While Tame Impala is becoming one of the most popular bands in the world at the moment, there are also other bands, making up together a very strong and promising new psychedelic and garage rock scene over in Australia. We learned this fact last year thorough a very interesting tribute to the legendary Nuggets. A number of young Australian rockers covered each one song from the original Nuggets for its fortieth anniversary and the result was the new compilation record known as Nuggets: Antipodean Interpolations of the First Psychedelic Era. One of the central roles on that compilation record was a seven-piece with a silly band name King Gizzard & the Lizard Wizard who covered Open My Eyes by The Nazz. They also have a new record out called Eyes Like The Sky, which is a topic of today’s review.

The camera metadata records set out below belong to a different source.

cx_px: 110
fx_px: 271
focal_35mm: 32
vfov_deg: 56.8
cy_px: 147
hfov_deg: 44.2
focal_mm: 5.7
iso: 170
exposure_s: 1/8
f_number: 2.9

I know very little about King Gizzard and the Lizard Wizard. The photographs of the band clearly shows that they are quite young and a few texts mention that they come from Melbourne. Sound-wise, it appears that they are very imaginative and very competent musicians. The record that we are reviewing today has been posted on their band camp page for some time now and the vinyl record release is scheduled for April this year in Australia.

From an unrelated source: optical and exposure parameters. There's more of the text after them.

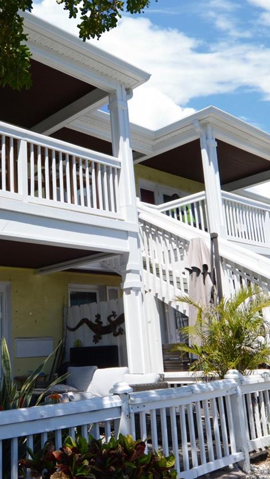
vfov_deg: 55.3
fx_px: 458
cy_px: 237
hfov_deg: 32.5
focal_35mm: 36
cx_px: 82
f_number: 10
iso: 100
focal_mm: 12
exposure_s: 1/100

The record is a concept effort centered around a wild west tale in the USA, set right after the civil war. My perception that the record works as some kind of a soundtrack to an imaginary western or a novel or maybe even a comic book. Western imagery is obviously close to the spaghetti westerns but another close comparison is what one can find for instance in the Italian series of graphic novels about Ken Parker, created by Berardi and Milazzo, and it covers about the same historical period.

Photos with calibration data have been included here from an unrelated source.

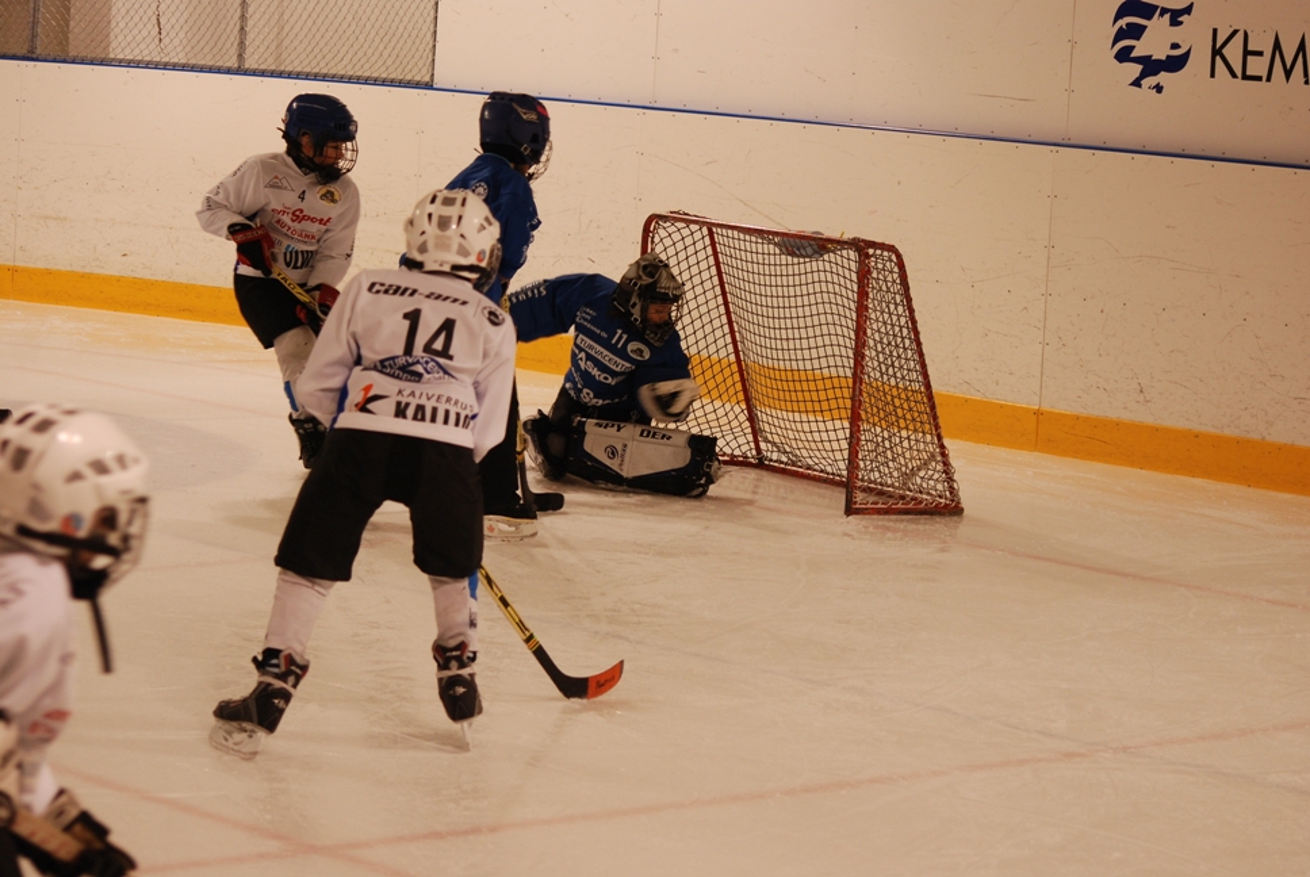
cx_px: 655
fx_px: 3825
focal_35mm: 105
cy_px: 438
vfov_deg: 13.1
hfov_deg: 19.4
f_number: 4
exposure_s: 1/100
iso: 400
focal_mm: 70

Gunshots, galloping horses, barking dogs, blacksmith tools and native American chants are all worked well into the larger musical picture. But what really works amazingly well on this record is the narration, here performed by the Australian singer and songwriter Broderick Smith who also wrote the actual story so effectively dramatized musically by King Gizzard and the Lizard Wizard. Mr. Smith does the narration in a flawless American accent, despite being an Englishman who moved with parents to Australia at a very young age.
The story is short and moves quickly, but there are a lot of memorably poetic moments which are often accentuated by the musical dramatization of the band. Check these lines out: “One thing a white man should never do is move towards an Apache, because you can never get there. How do you catch dust in the wind?”
Broderick Smith is virtually unknown outside his country, but hw is fairly famous in his homeland. Multi-talented, he had an early success with rock bands Carson and The Dingos in the early seventies and more recently, he has a steady acting career on Australian television. It would be interesting to find out how this collaboration came about, but the news from Australia are coming very slowly.
The whole package is a nail-baiting drama that flows like a great rock record, despite the novelty feel to it. Well done lads!